One of the most exciting works of literature to have come out of Galicia in the last thirty years, and the first adult-fiction title by Suso de Toro to be made available in the English-language market. There is something startling about this book. With Raymond Carver-like simplicity, the author extracts the commonplace events and ordinary frustrations of life, shedding light on them, exalting them and undermining them at the same time, so that the reader is left in a hiatus, expectant and fulfilled. What goes on here is impossible, outrageous, and yet it happens. A blind man beats and is poisoned by his wife, an aged housemaid tries to breastfeed the baby when the parents are out, a second-hand typewriter insists on typing out its own message, a rapist awaits the family’s vengeance while wishing he knew the victim’s name, a cash machine flirts with a customer of the bank by making spurious deposits into her account, a jumper turns murderous, a porn model seeks an intimate relationship that isn’t confined to the glossy pages of a magazine, a mother loses track of her child, Cain and Abel appear in modern dress, the hero Theseus is driven to question whether he really is a hero or not, a man finds his wife having an affair in the wardrobe… There is something absolutely surprising about these stories that signalled a new direction in post-Franco Galician literature, in a book the author himself described as ‘an outburst of fury inspired by punk.’

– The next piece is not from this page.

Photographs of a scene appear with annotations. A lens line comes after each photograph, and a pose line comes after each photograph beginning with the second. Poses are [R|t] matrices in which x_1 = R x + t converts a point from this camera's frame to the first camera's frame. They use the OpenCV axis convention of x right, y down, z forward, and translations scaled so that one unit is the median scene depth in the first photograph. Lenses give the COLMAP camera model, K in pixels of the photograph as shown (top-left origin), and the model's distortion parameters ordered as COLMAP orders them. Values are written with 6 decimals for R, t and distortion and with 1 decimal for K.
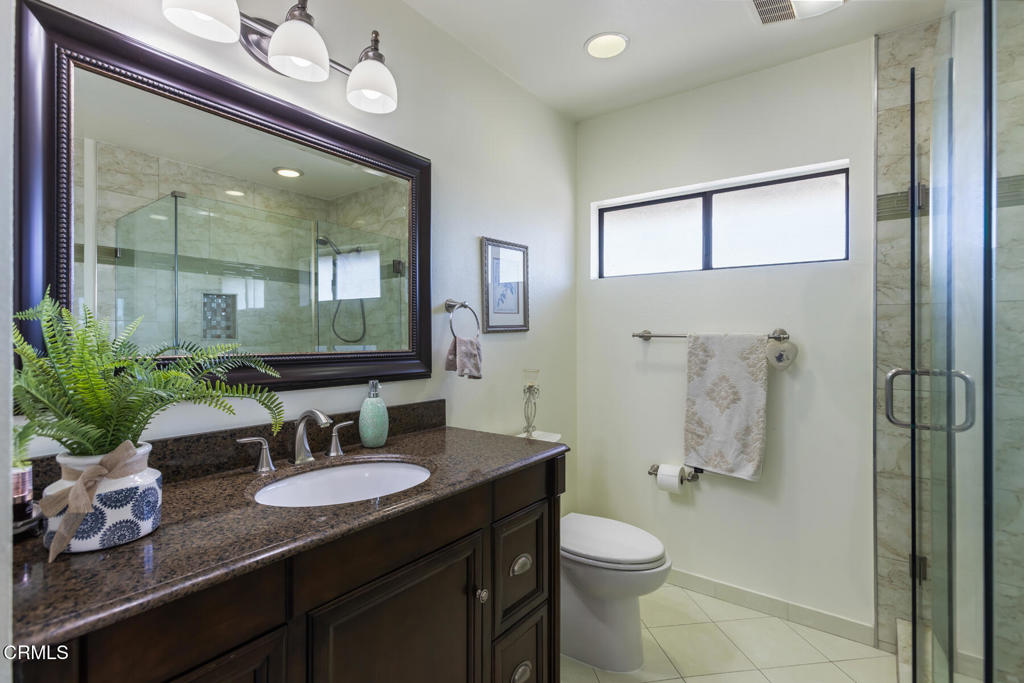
lens RADIAL K [[480.4, 0, 506.1], [0, 480.4, 336.7], [0, 0, 1]] dist [-0.018115, 0.013056]
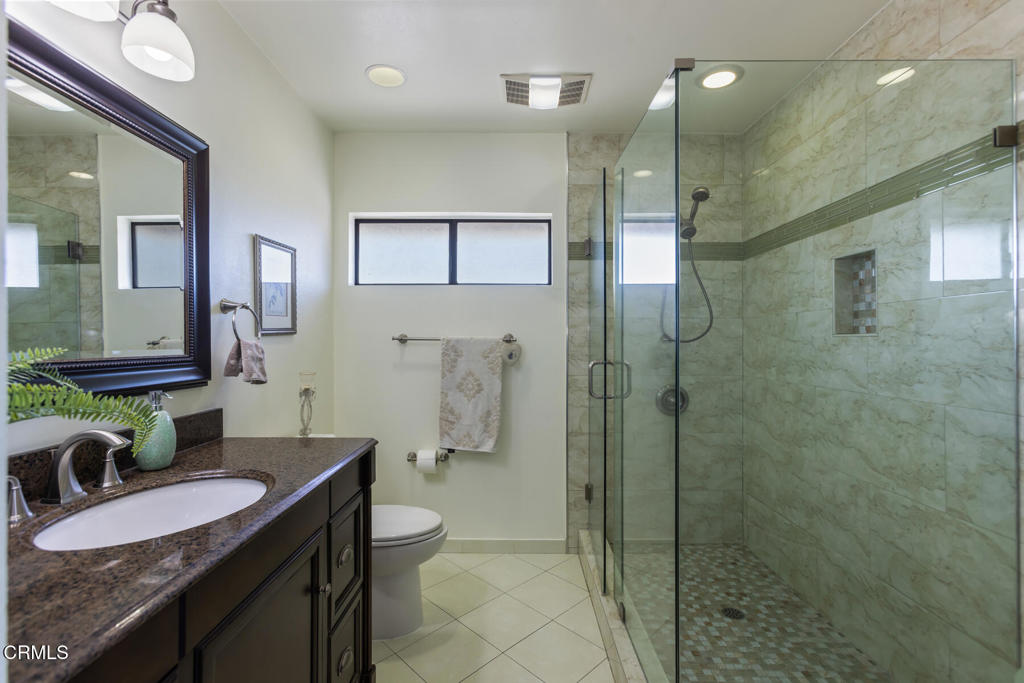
lens RADIAL K [[459.0, 0, 503.4], [0, 459.0, 341.7], [0, 0, 1]] dist [-0.009601, 0.002837]
pose [[0.809676, -0.001521, 0.586875, -0.201032], [-0.000410, 0.999995, 0.003159, 0.000897], [-0.586877, -0.002798, 0.809671, -0.013375]]
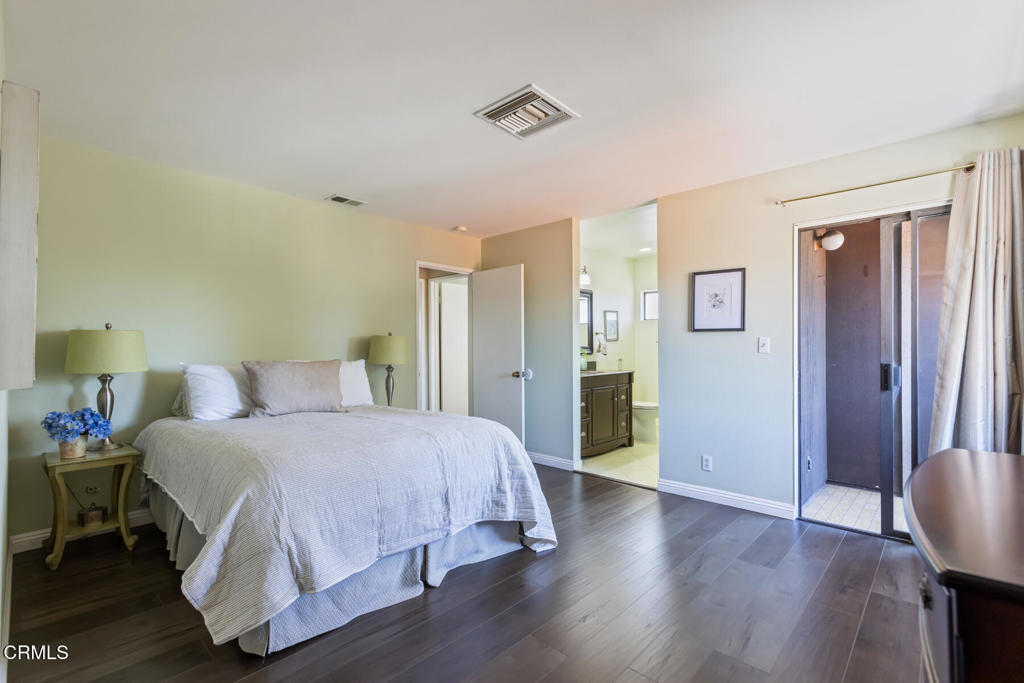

From the author of The Low Voices and The Carpenter’s Pencil, the book of short stories that set him on his way and revolutionized Galician literature when it came out at the end of the 1980s. For the first time, Galician prose dealt with the Galician landscape in a modern context, uniting tradition and modernity, placing the poetry of landscape alongside the irony of modern society. In One Million Cows, a collection of eighteen short stories by Manuel Rivas, the first he published, a boy tries to find out if his cousin is really a battery-operated robot, a sailor who has been shipwrecked at sea turns up dead in a local bar, the inhabitants of a village transport a young suicide so that he can be buried in an adjoining parish, a Galician who has recently returned from England dreams of building a golf course on the mud-flats of his childhood, and a prospective councillor is put off by the fish scales on a fishwife’s hands. Manuel Rivas is Galicia’s most international author, and once again the reader will be able to enjoy his striking metaphors, his commitment to what he writes, and his lingering eye for detail.